Primero porque consigue acojonar cuando crees que un cacahuete tiene la misma capacidad de dar miedo que un ladrillo.

Segundo porque gráficamente es algo totalmente nuevo para nosotros, desde la marionetas hasta los escenarios.

La historia es de una calidad y una solidez incontestable, en especial para un debutante y la frescura de los diálogos hace que toda la filmografía habitual de Cine de Barrio prenda fuego por combustión espontánea de pura vergüenza.


Finalmente, en cuanto a los detalles normalmente olvidados por muchos de nuestros más ilustres directores nacionales, tengo que congratular a los creadores de la banda sonora por la genialidad de su obra, tanto por la calidad como por la forma en que se funde con la película, así como los creadores de la infografía y los créditos que me dejaron de piedra, tanto de inicio como al final.

Tampoco quiero acabar sin comentar el impresionante nivel de los actores que pusieron las voces a los personajes.
No sé como se hace para "entrar" dentro de un personaje, pero encarnar a un cacahuete tiene que ser algo jodido de verdad.
Tanto el dibujante, como la genial Marita (qué mal rollo), como el celador, el director del centro, el doctor alemán (guindilla picanta ;))...todos dan un realismo a los personajes que hace que ni te plantees si lo que ves es real.
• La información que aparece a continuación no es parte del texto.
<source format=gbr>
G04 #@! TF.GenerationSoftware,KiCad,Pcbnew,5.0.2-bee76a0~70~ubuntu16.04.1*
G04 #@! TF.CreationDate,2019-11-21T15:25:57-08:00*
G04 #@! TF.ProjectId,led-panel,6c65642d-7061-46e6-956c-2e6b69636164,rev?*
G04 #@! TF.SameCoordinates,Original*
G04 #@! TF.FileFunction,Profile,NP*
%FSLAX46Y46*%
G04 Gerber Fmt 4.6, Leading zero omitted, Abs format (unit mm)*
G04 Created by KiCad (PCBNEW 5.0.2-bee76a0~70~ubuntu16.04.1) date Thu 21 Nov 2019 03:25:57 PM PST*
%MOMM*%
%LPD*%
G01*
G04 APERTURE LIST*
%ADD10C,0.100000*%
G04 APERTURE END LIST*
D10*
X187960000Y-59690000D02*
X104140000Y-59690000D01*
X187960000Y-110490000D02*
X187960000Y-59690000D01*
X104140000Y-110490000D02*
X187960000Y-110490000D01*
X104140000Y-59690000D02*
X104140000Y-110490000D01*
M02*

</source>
Sabes que en un universo paralelo esos personajes existen y que Marita está poniendo los pelos de punta a más de uno.


La película se estrena el 25 de Mayo, día del orgullo friki, y se estrena en todos los formatos posibles el mismo día...en cines, dvd, internet y en las sopas de letras de los principales periódicos del país.
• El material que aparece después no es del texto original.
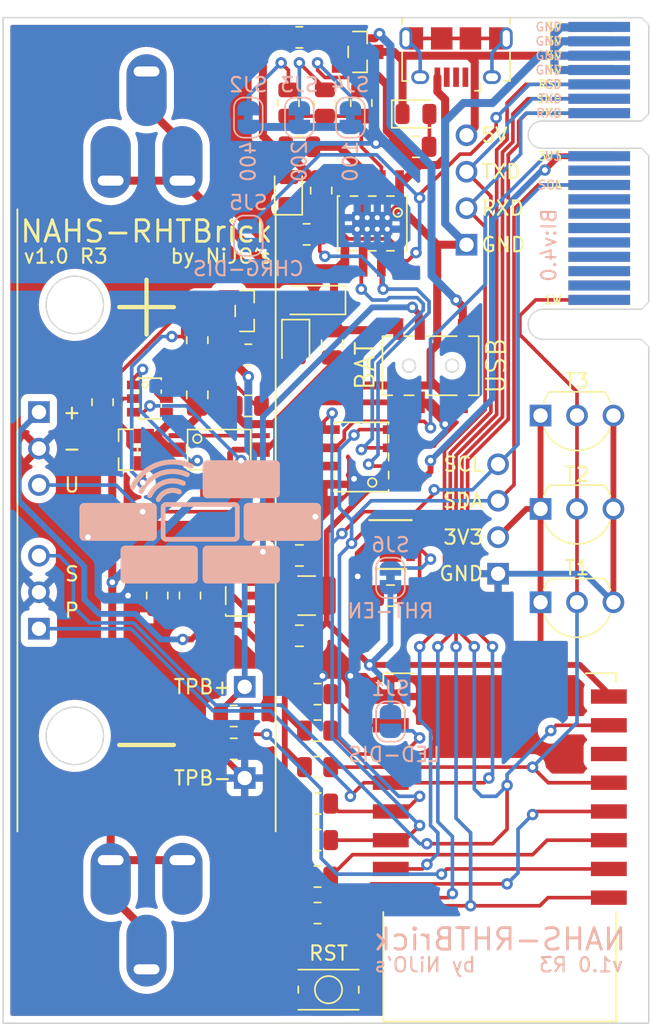
<source format=kicad_pcb>
(kicad_pcb (version 20211014) (generator pcbnew)

  (general
    (thickness 1.6)
  )

  (paper "A4")
  (layers
    (0 "F.Cu" jumper)
    (31 "B.Cu" signal)
    (32 "B.Adhes" user "B.Adhesive")
    (33 "F.Adhes" user "F.Adhesive")
    (34 "B.Paste" user)
    (35 "F.Paste" user)
    (36 "B.SilkS" user "B.Silkscreen")
    (37 "F.SilkS" user "F.Silkscreen")
    (38 "B.Mask" user)
    (39 "F.Mask" user)
    (40 "Dwgs.User" user "User.Drawings")
    (41 "Cmts.User" user "User.Comments")
    (42 "Eco1.User" user "User.Eco1")
    (43 "Eco2.User" user "User.Eco2")
    (44 "Edge.Cuts" user)
    (45 "Margin" user)
    (46 "B.CrtYd" user "B.Courtyard")
    (47 "F.CrtYd" user "F.Courtyard")
    (48 "B.Fab" user)
    (49 "F.Fab" user)
    (50 "User.1" user "Nutzer.1")
    (51 "User.2" user "Nutzer.2")
    (52 "User.3" user "Nutzer.3")
    (53 "User.4" user "Nutzer.4")
    (54 "User.5" user "Nutzer.5")
    (55 "User.6" user "Nutzer.6")
    (56 "User.7" user "Nutzer.7")
    (57 "User.8" user "Nutzer.8")
    (58 "User.9" user "Nutzer.9")
  )

  (setup
    (stackup
      (layer "F.SilkS" (type "Top Silk Screen"))
      (layer "F.Paste" (type "Top Solder Paste"))
      (layer "F.Mask" (type "Top Solder Mask") (thickness 0.01))
      (layer "F.Cu" (type "copper") (thickness 0.035))
      (layer "dielectric 1" (type "core") (thickness 1.51) (material "FR4") (epsilon_r 4.5) (loss_tangent 0.02))
      (layer "B.Cu" (type "copper") (thickness 0.035))
      (layer "B.Mask" (type "Bottom Solder Mask") (thickness 0.01))
      (layer "B.Paste" (type "Bottom Solder Paste"))
      (layer "B.SilkS" (type "Bottom Silk Screen"))
      (copper_finish "None")
      (dielectric_constraints no)
    )
    (pad_to_mask_clearance 0)
    (pcbplotparams
      (layerselection 0x00010fc_ffffffff)
      (disableapertmacros false)
      (usegerberextensions false)
      (usegerberattributes true)
      (usegerberadvancedattributes true)
      (creategerberjobfile false)
      (svguseinch false)
      (svgprecision 6)
      (excludeedgelayer true)
      (plotframeref false)
      (viasonmask false)
      (mode 1)
      (useauxorigin false)
      (hpglpennumber 1)
      (hpglpenspeed 20)
      (hpglpendiameter 15.000000)
      (dxfpolygonmode true)
      (dxfimperialunits true)
      (dxfusepcbnewfont true)
      (psnegative false)
      (psa4output false)
      (plotreference true)
      (plotvalue true)
      (plotinvisibletext false)
      (sketchpadsonfab false)
      (subtractmaskfromsilk false)
      (outputformat 1)
      (mirror false)
      (drillshape 0)
      (scaleselection 1)
      (outputdirectory "/media/ramdisk/")
    )
  )

  (net 0 "")
  (net 1 "BAT-")
  (net 2 "BAT+")
  (net 3 "GND")
  (net 4 "SEL+")
  (net 5 "IN-")
  (net 6 "RST")
  (net 7 "unconnected-(IC1-Pad6)")
  (net 8 "A0")
  (net 9 "EN")
  (net 10 "Net-(IC1-Pad4)")
  (net 11 "1WIRE")
  (net 12 "SETUP")
  (net 13 "+3V3")
  (net 14 "BOOT2")
  (net 15 "BOOT1")
  (net 16 "PROG")
  (net 17 "SDA")
  (net 18 "Net-(C5-Pad1)")
  (net 19 "SCL")
  (net 20 "RXD")
  (net 21 "/CHRG+")
  (net 22 "Net-(D1-Pad2)")
  (net 23 "unconnected-(J1-PadB10)")
  (net 24 "CHRG")
  (net 25 "TXD")
  (net 26 "unconnected-(J1-PadA1)")
  (net 27 "unconnected-(J1-PadA2)")
  (net 28 "STDBY")
  (net 29 "unconnected-(J1-PadA3)")
  (net 30 "unconnected-(J1-PadA4)")
  (net 31 "unconnected-(J1-PadA10)")
  (net 32 "unconnected-(J1-PadB2)")
  (net 33 "unconnected-(J1-PadB3)")
  (net 34 "unconnected-(J1-PadB4)")
  (net 35 "UPDI")
  (net 36 "unconnected-(IC2-Pad7)")
  (net 37 "unconnected-(U2-Pad3)")
  (net 38 "unconnected-(U2-Pad4)")
  (net 39 "unconnected-(U2-Pad7)")
  (net 40 "Net-(C1-Pad1)")
  (net 41 "CD")
  (net 42 "RAW+")
  (net 43 "D-")
  (net 44 "D+")
  (net 45 "unconnected-(J2-Pad4)")
  (net 46 "unconnected-(J2-Pad6)")
  (net 47 "Net-(L1-Pad1)")
  (net 48 "Net-(LED1-Pad1)")
  (net 49 "Net-(LED2-Pad2)")
  (net 50 "Net-(LED3-Pad2)")
  (net 51 "Net-(Q1-Pad1)")
  (net 52 "Net-(Q1-Pad3)")
  (net 53 "Net-(Q1-Pad4)")
  (net 54 "PRT-")
  (net 55 "IN+")
  (net 56 "Net-(Q3-Pad1)")
  (net 57 "Net-(R11-Pad2)")
  (net 58 "Net-(R15-Pad1)")
  (net 59 "Net-(R15-Pad2)")
  (net 60 "Net-(R20-Pad2)")
  (net 61 "Net-(R22-Pad1)")
  (net 62 "Net-(R23-Pad1)")
  (net 63 "unconnected-(U3-Pad4)")

  (footprint "Resistor_SMD:R_0805_2012Metric" (layer "F.Cu") (at 121.158 85.09))

  (footprint "no_common:KMR_231_G_LFS" (layer "F.Cu") (at 122.682 137.668 90))

  (footprint "Resistor_SMD:R_0805_2012Metric" (layer "F.Cu") (at 115.1655 103.124 180))

  (footprint "Resistor_SMD:R_0805_2012Metric" (layer "F.Cu") (at 124.968 75.946 -90))

  (footprint "Capacitor_SMD:C_0805_2012Metric" (layer "F.Cu") (at 120.65 78.994))

  (footprint "Resistor_SMD:R_0805_2012Metric" (layer "F.Cu") (at 121.92 129.794))

  (footprint "Resistor_SMD:R_0805_2012Metric" (layer "F.Cu") (at 113.538 92.456 90))

  (footprint "Resistor_SMD:R_0805_2012Metric" (layer "F.Cu") (at 128.778 78.994))

  (footprint "Resistor_SMD:R_0805_2012Metric" (layer "F.Cu") (at 121.92 117.094))

  (footprint "no_common:HA_18650_EK" (layer "F.Cu") (at 110 105))

  (footprint "no_pinhd:PINHD_1X01_2.54_1mm_Square" (layer "F.Cu") (at 116.84 116.586))

  (footprint "Diode_SMD:D_SOD-123F" (layer "F.Cu") (at 121.666 89.662 180))

  (footprint "Resistor_SMD:R_0805_2012Metric" (layer "F.Cu") (at 121.92 119.634))

  (footprint "no_common:SOIC8_TP" (layer "F.Cu") (at 125.73 84.328 180))

  (footprint "no_common:SOT23" (layer "F.Cu") (at 124.714 72.39 -90))

  (footprint "LED_SMD:LED_0805_2012Metric" (layer "F.Cu") (at 119.888 82.042 90))

  (footprint "Capacitor_SMD:C_0805_2012Metric" (layer "F.Cu") (at 120.65 107.442))

  (footprint "LED_SMD:LED_0805_2012Metric" (layer "F.Cu") (at 120.396 92.71 -90))

  (footprint "no_common:SSSS820101" (layer "F.Cu") (at 129.794 94.234 90))

  (footprint "Capacitor_SMD:C_0805_2012Metric" (layer "F.Cu") (at 120.65 113.03 180))

  (footprint "no_pinhd:PINHD_1X03_2.54_1mm_DS18B20" (layer "F.Cu") (at 140 104.2))

  (footprint "no_common:SOIC8" (layer "F.Cu") (at 124.968 100.584 90))

  (footprint "Resistor_SMD:R_0805_2012Metric" (layer "F.Cu") (at 116.078 118.618))

  (footprint "Resistor_SMD:R_0805_2012Metric" (layer "F.Cu") (at 121.92 132.334))

  (footprint "no_pinhd:PINHD_1X03_2.54_1mm_Round" (layer "F.Cu") (at 102.5 110 90))

  (footprint "no_common:SOT23-6" (layer "F.Cu") (at 110.236 96.52 -90))

  (footprint "no_common:SOT23-5" (layer "F.Cu") (at 116.332 110.236 90))

  (footprint "Inductor_SMD:L_1210_3225Metric" (layer "F.Cu") (at 121.158 110.236))

  (footprint "Resistor_SMD:R_0805_2012Metric" (layer "F.Cu") (at 117.094 97.028))

  (footprint "Resistor_SMD:R_0805_2012Metric" (layer "F.Cu") (at 116.078 120.904 180))

  (footprint "Package_SON:Texas_PWSON-N6" (layer "F.Cu") (at 127 106.68))

  (footprint "Connector_USB:USB_Micro-B_Amphenol_10118194_Horizontal" (layer "F.Cu") (at 131.572 72.75 180))

  (footprint "Resistor_SMD:R_0805_2012Metric" (layer "F.Cu") (at 122.428 75.946 -90))

  (footprint "Resistor_SMD:R_0805_2012Metric" (layer "F.Cu") (at 120.65 71.374))

  (footprint "no_expressif:ESP12S" (layer "F.Cu") (at 134.62 127.762 180))

  (footprint "no_pinhd:PINHD_1X04_2.54_1mm_Round" (layer "F.Cu") (at 132.3 82 90))

  (footprint "Resistor_SMD:R_0805_2012Metric" (layer "F.Cu") (at 121.92 124.714))

  (footprint "Resistor_SMD:R_0805_2012Metric" (layer "F.Cu") (at 117.094 93.472 180))

  (footprint "Resistor_SMD:R_0805_2012Metric" (layer "F.Cu") (at 121.92 122.174))

  (footprint "no_pinhd:PINHD_1X04_2.54_1mm_Round" (layer "F.Cu") (at 134.5 104.902 90))

  (footprint "no_pinhd:PINHD_1X03_2.54_1mm_DS18B20" (layer "F.Cu") (at 140 97.7))

  (footprint "no_pinhd:PINHD_1X01_2.54_1mm_Square" (layer "F.Cu") (at 116.84 122.936))

  (footprint "Resistor_SMD:R_0805_2012Metric" (layer "F.Cu") (at 119.888 75.946 -90))

  (footprint "Capacitor_SMD:C_0805_2012Metric" (layer "F.Cu") (at 127 110.236 180))

  (footprint "Resistor_SMD:R_0805_2012Metric" (layer "F.Cu") (at 121.92 127.254))

  (footprint "Resistor_SMD:R_0805_2012Metric" (layer "F.Cu") (at 122.174 82.042 -90))

  (footprint "Resistor_SMD:R_0805_2012Metric" (layer "F.Cu") (at 106.934 96.774 90))

  (footprint "no_common:SOT23" (layer "F.Cu") (at 108.712 100.076 90))

  (footprint "no_pinhd:PINHD_1X03_2.54_1mm_DS18B20" (layer "F.Cu") (at 140 110.7))

  (footprint "no_pinhd:PINHD_1X03_2.54_1mm_Round" (layer "F.Cu") (at 102.5 100 -90))

  (footprint "no_brick_interface:Brick_Interface_V4_inset" (layer "F.Cu") (at 141.55 89.65 90))

  (footprint "Capacitor_SMD:C_0805_2012Metric" (layer "F.Cu") (at 122.936 92.71 -90))

  (footprint "LED_SMD:LED_0805_2012Metric" (layer "F.Cu") (at 128.778 76.708))

  (footprint "Resistor_SMD:R_0805_2012Metric" (layer "F.Cu") (at 113.03 110.236 -90))

  (footprint "Capacitor_SMD:C_0805_2012Metric" (layer "F.Cu") (at 113.538 96.266 -90))

  (footprint "no_common:TSSOP8_MS" (layer "F.Cu") (at 115.062 100.076))

  (footprint "no_common:SOT23" (layer "F.Cu") (at 116.84 90.424 -90))

  (footprint "Resistor_SMD:R_0805_2012Metric" (layer "F.Cu") (at 110.744 110.236 90))

  (footprint "Jumper:SolderJumper-2_P1.3mm_Bridged_RoundedPad1.0x1.5mm" (layer "B.Cu") (at 117.094 76.962 90))

  (footprint "Jumper:SolderJumper-2_P1.3mm_Open_RoundedPad1.0x1.5mm" (layer "B.Cu")
    (tedit 5B391E66) (tstamp 2eac22e6-0146-4771-a156-febf86822c86)
    (at 117.094 85.1812 90)
    (descr "SMD Solder Jumper, 1x1.5mm, rounded Pads, 0.3mm gap, open")
    (tags "solder jumper open")
    (property "Datasheet" "~")
    (property "Reference" "SJ1")
    (property "Sheetfile" "nahs-RHTBrick_v1_r3.kicad_sch")
    (property "Sheetname" "")
    (property "Value" "LED-DIS")
    (path "/67b11bd6-880f-4e42-8ecd-f64409eb125c")
    (attr exclude_from_pos_files)
    (fp_text reference "SJ5" (at 2.3 0 180) (layer "B.SilkS")
      (effects (font (size 1 1) (thickness 0.15)) (justify mirror))
      (tstamp efd7f396-65f4-4a3d-b219-048d35cfcc9e)
    )
    (fp_text value "CHRG-DIS" (at 0 -1.9 90) (layer "B.Fab") hide
      (effects (font (size 1 1) (thickness 0.15)) (justify mirror))
      (tstamp 5835e61e-c8cb-4b97-97b1-9f6107625ac6)
    )
    (fp_line (start -0.7 1) (end 0.7 1) (layer "B.SilkS") (width 0.12) (tstamp 26e751db-d0d7-4af9-b1d8-ff202bf227e3))
    (fp_line (start -1.4 -0.3) (end -1.4 0.3) (layer "B.SilkS") (width 0.12) (tstamp 4d0f0eb2-702f-421a-8c2e-e32f581eb704))
    (fp_line (start 1.4 0.3) (end 1.4 -0.3) (layer "B.SilkS") (width 0.12) (tstamp 81e07619-cf2a-4d65-b4e4-c395a6ee1a22))
    (fp_line (start 0.7 -1) (end -0.7 -1) (layer "B.SilkS") (width 0.12) (tstamp be9e1645-f6dc-49d4-bbb3-2b3cf46d4b76))
    (fp_arc (start 0.7 -1) (mid 1.194975 -0.794975) (end 1.4 -0.3) (layer "B.SilkS") (width 0.12) (tstamp 1d7b893e-f6e9-4094-88ed-ada21be395b0))
    (fp_arc (start -1.4 -0.3) (mid -1.194975 -0.794975) (end -0.7 -1) (layer "B.SilkS") (width 0.12) (tstamp 76855976-9fd0-4b33-b3b3-823e9ac9275d))
    (fp_arc (start 1.4 0.3) (mid 1.194975 0.794975) (end 0.7 1) (layer "B.SilkS") (width 0.12) (tstamp 98f615bf-5906-4b9e-801c-f4f22b8d3209))
    (fp_arc (start -0.7 1) (mid -1.194975 0.794975) (end -1.4 0.3) (layer "B.SilkS") (width 0.12) (tstamp b2414e07-0ecf-405d-a24d-4ed7963465c9))
    (fp_line (start -1.65 1.25) (end 1.65 1.25) (layer "B.CrtYd") (width 0.05) (tstamp 1b0946e6-6c35-45d7-b834-fd1705fc0999))
    (fp_line (start 1.65 -1.25) (end -1.65 -1.25) (layer "B.CrtYd") (width 0.05) (tstamp 4f9480ea-3c66-4284-a622-a55dc42c1bbc))
    (fp_line (start -1.65 1.25) (end -1.65 -1.25) (layer "B.CrtYd") (width 0.05) (tstamp 7c474f20-a208-4631-b2f1-f7ae50eb49b7))
    (fp_line (start 1.65 -1.25) (end 1.65 1.25) (layer "B.CrtYd") (width 0.05) (tstamp f5d188f6-de74-4893-9d91-13d33c583e33))
    (pad "1" smd custom (at -0.65 0 90) (size 1 0.5) (layers "B.Cu" "B.Mask")
      (net 5 "IN-") (pinfunction "A") (pintype "passive") (zone_connect 2)
      (options (clearance outline) (anchor rect))
      (primitives
        (gr_circle (center 0 -0.25) (end 0.5 -0.25) (width 0) (fill yes))
        (gr_circle (center 0 0.25) (end 0.5 0.25) (width 0) (fill yes))
        (gr_poly (pts
            (xy 0.5 -0.75)
            (xy 0 -0.75)
            (xy 0 0.75)
            (xy 0.5 0.75)
          ) (width 0) (fill yes))
      ) (tstamp 0519c590-2ca7-4f89-bdda-830b75d43970))
    (pad "2" smd custom (at 0.65 0 90) (size 1 0.5) (layers "B.Cu" "B.Mask")
      (net 41 "CD") (pinfunction "B") (pintype "passive") (zone_connect 2)
      (options (clearance outline) (anchor rect))
      (primitives
        (gr_circle (center 0 -0.25) (end 0.5 -0.25) (width 0) (fill yes))
        (gr_circle (center 0 0.25) (end 0.5 0.25) (width 
... [519142 chars truncated]
</source>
No os voy a engañar. No es una película para todo el mundo.
Tienes que tener un humor un pelín pa'yá, tienes que tener la mente abierta y ganas de divertirte teniendo miedo.

Si lees de vez en cuando esta web o si has llegado hasta aquí, probablemente sea una de las pelis que no puedes perderte, porque te va a calar hasta los huesos.
Que no te la den con pan, lo verdaderamente puro es lo que se hace con ingenio y cariño, no lo que se hace con millones de dólares.

Si alguien te come el tarro porque es "una peli para tarados", pégale un puñetazo o ponle Tacones Lejanos, pero para los que de vez en cuando nos sentimos orgullosos de ser algo raros, esto es de lo mejor que jamás ha dado el cine español y toca gritarle a todo el mundo que está llegando una peli que va a cambiar la forma de ver el cine en este país.

Un regalito para todos los que estamos hartos de mierda creado por un grupo de personas que también están hartos de mierda y que saben que si los Goonies tenían una peli favorita, sería muy parecida a Gritos en el Pasillo.

Así que difundid entre vuestros amigos y mascotas (es probable que no tengáis novio/a) la noticia de que el día 25 de mayo llega a nuestras pantallas la primera alternativa decente al cine americano, una de las pocas pelis españolas que no te da ganas de ducharte con lejía, una pequeña joya para todos los que estamos un pelín colgados y somos etiquetados como frikis.

Porque al ver la obra completa te das cuenta que esto es un punto de inflexión en el cine español y que algo está cambiando. Si tiene que venir de Fuerteventura, pues que así sea, pero por favor, que sigan llegando proyectos así, porque Gritos en el Pasillo es nuestro futuro en una cáscara de nuez.